### Passage shown:

════════════════════

Nan Goldin: Sisters, Saints, Sibyls

Gagosian Open, Welsh Chapel, 83 Charing Cross Road, 30 May-23 June

The latest of Gagosian’s off-site projects is set in a 19th-century Welsh chapel in the heart of London’s West End. There, it is showing Sisters, Saints, Sibyls, Nan Goldin’s ambitious three-screen video installation that was first made for the Hôpital de la Salpêtrière in Paris, where Jean-Martin Charcot practised his infamous experiments into female “hysteria”. Goldin takes the story of Saint Barbara, the martyr who was kept in a tower by her father and eventually killed by him, as the frame for a typically searing look at the story of her sister, also Barbara, who died by suicide after experiencing familial trauma and incarceration in institutions. It moves on to document Goldin’s own deliverance from a similar fate, as she escaped to find her own “family”, captured so unflinchingly in her photographs and videos over the decades.

 

Mohammed Z Rahman: A Flame is a Petal

Phillida Reid, 31 May-13 July

London born and based, Mohammed Z Rahman has a distinctive narrative figurative painting style with which they allude to personal and cultural memory and history while looking back to both Western and non-Western art historical periods. Spaghetti House is their largest painting to date; reflecting both a playful moment of imagination with their niece—in picturing the pasta abode of the title—and a paean to childhood innocence amid current and ongoing socio-political contexts. It draws on the continuous narratives and domestic scenes in Mughal and Flemish painting. Also here are Festivals, stage-set panels depicting communal scenes drawing on Rahman’s own experiences, including Diwali celebrations and a patio barbeque.

 

Marcus Jefferson: Free Cuzzy

Harlesden High Street, 31 May-30 June

Marcus Jefferson’s largely conceptual practice is informed by his experience in north London, exploring urban everyday life, and particularly the culture and language around trap music, a distinctive form of hip hop. He uses domestic and commonplace materials and manipulates them in various ways that transform their function and meaning. “Free Cuzzy” is slang used to express solidarity with people in prison, and among the works that feature in the exhibition are wall works that contain prisoner badge numbers, and pieces featuring lottery tickets, which were once used as the wraps for cocaine deliveries in middle-class London neighbourhoods.

 

East

 

Magda Stawarska: DRIFT

Yamamoto Keiko Rochaix Gallery, 1 June-6 July

Ten new works across various media—including painting, photography, etching, silkscreen prints and slide projection—take the form of two distinct installations, split across the gallery’s upper and lower floors. Stawarska conjures up the ebb and flow of cityscapes in multiple combinations and juxtapositions, whether of patterned wallpapers, painted printed linen, or abstract projected images all of which form dense coverings up and down and around the gallery walls. These rich, rhythmic over layerings also form a visual equivalent to the ways in which we forge our own personal relationships with spaces and places, introducing our own particular histories of memory and movement, presence and absence and leaving atmospheric residues and resonances to mingle with those which have gone before.

════════════════════

### Stated goal 1:
In the passage, what does Rahman's painting Spaghetti House draw on, and what moment does it reflect?

### Records provided:
════════════════════

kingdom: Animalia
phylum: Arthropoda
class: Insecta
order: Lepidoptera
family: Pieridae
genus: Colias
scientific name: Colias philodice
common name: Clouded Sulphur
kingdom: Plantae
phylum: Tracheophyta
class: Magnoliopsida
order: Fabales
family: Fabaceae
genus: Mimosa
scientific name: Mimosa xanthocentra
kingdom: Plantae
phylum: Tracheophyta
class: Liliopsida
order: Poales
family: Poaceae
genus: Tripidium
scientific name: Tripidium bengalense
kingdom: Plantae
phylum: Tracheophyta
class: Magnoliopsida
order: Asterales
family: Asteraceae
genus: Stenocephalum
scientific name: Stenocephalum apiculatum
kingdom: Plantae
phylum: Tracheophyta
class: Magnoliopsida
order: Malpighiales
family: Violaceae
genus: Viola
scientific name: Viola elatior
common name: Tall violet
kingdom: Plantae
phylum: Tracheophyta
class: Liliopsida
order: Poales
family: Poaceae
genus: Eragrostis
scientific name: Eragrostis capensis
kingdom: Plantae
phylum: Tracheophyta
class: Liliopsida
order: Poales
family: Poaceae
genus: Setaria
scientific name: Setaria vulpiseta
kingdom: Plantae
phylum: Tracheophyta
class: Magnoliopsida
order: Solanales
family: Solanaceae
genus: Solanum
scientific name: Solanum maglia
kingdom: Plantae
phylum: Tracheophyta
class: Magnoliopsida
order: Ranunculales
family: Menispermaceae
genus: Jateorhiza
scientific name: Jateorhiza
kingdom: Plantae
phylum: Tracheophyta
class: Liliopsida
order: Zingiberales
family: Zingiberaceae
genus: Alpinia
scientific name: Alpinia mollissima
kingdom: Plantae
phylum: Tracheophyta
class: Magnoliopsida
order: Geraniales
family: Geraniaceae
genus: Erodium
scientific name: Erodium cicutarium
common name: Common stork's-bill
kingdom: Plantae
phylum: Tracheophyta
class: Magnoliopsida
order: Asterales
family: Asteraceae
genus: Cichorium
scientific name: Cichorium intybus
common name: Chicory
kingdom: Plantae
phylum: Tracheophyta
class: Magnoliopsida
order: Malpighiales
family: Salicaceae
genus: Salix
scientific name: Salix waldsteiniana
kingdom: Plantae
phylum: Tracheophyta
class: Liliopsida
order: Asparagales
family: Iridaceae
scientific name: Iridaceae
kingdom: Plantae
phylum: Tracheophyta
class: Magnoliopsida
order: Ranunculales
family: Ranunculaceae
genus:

════════════════════

### Stated goal 2:
Could you retype the lines of the listing, starting at the line that contains "scientific name: Jateorhiza" and stopping after the line that contains "genus: Erodium"?

### Complete response 1:
Spaghetti House draws on the continuous narratives and domestic scenes in Mughal and Flemish painting. It reflects a playful moment of imagination with Rahman's niece, picturing the pasta abode of the title, and is also a paean to childhood innocence amid current and ongoing socio-political contexts.

### Complete response 2:
scientific name: Jateorhiza
kingdom: Plantae
phylum: Tracheophyta
class: Liliopsida
order: Zingiberales
family: Zingiberaceae
genus: Alpinia
scientific name: Alpinia mollissima
kingdom: Plantae
phylum: Tracheophyta
class: Magnoliopsida
order: Geraniales
family: Geraniaceae
genus: Erodium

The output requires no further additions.